Manchester United, oh my oh my.  With Jose Mourinho now at the helm following a turgid two years under Dutchman Louis van Gaal, things are looking up for the Red Devils once more.  They have already made large splashes in the transfer market, bringing in Zlatan Ibrahimovic, Eric Bailly, Henrik Mkhitaryan, and are edging ever closer to re-signing Paul Pogba back from Juventus.  These four signings fill four holes that desperately needed filled and have been empty for the past four or five seasons now.  Being a United supporter will be very exciting this year: with two of the biggest egos in world football now headlining a stagnating club, things are on the up again.

Chelsea have brought in Antonio Conte, the former manager of Italy’s national squad, but it will be a hard go for them this year.  After the worst title defense in league history (dropping from 1st to 10th), the team has issues that go much deeper than poor management and team drama that I don’t think will be solved this season.

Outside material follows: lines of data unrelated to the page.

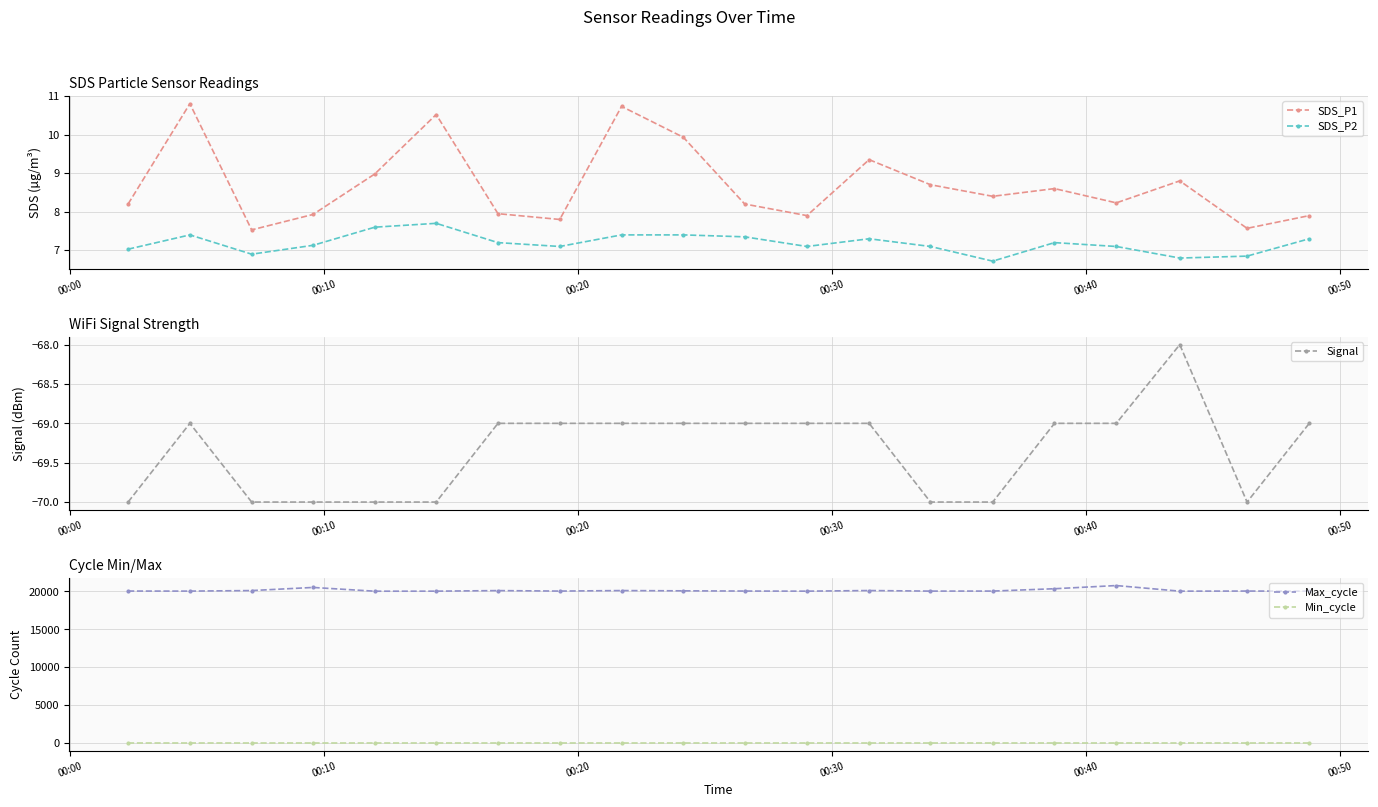

In SDS_P1, how many points are lower than both neighbors (excluding endpoints)?

6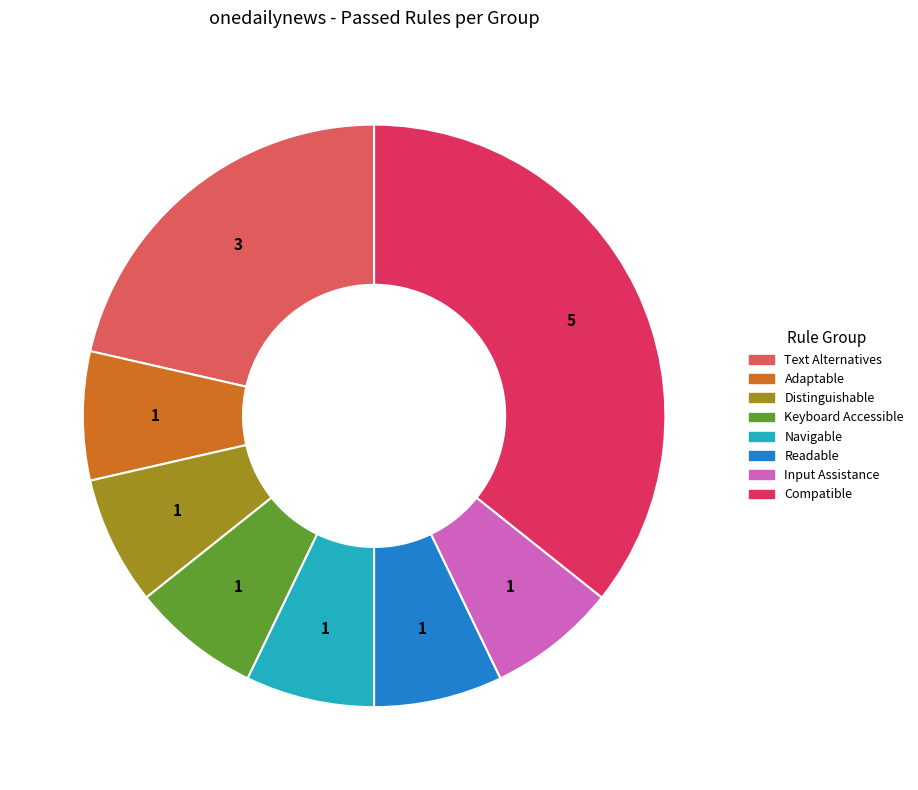

Does any single category account for the majority?

No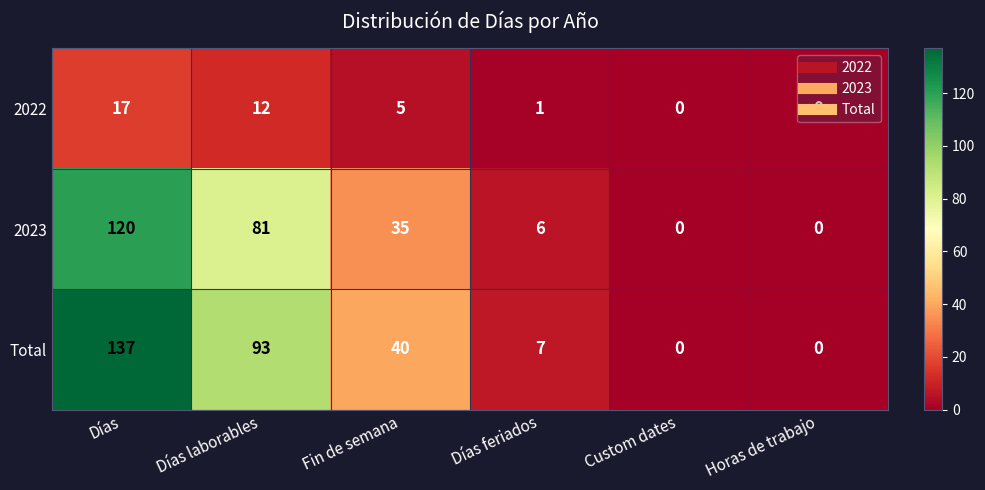

How many categories are shown in the chart?

6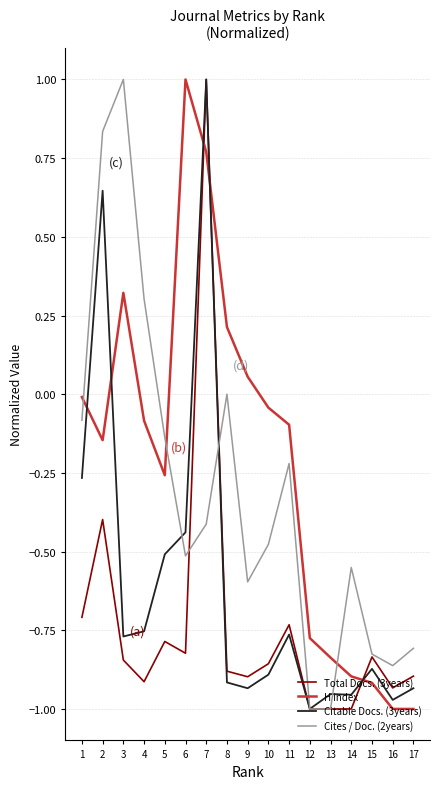

At which label does Cites / Doc. (2years) reach its peak?

3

Tottenham famously collapsed on the final matchday of last season to an already-relegated Newcastle side and failed to finish above Arsenal for the 21st year in a row, a day known as St. Totteringham’s Day .  I don’t expect them to mount another title challenge – they were the only serious contenders last season against Leicester (again, a weird sentence to see written out), but lack the consistency and depth that is needed to challenge across Europe and domestically.

If I had to describe my feelings for this year’s Premier League, in one word, it would be this: electric.  This year, the league will be an absolute thriller and it will be nearly impossible to make any sort of predictions.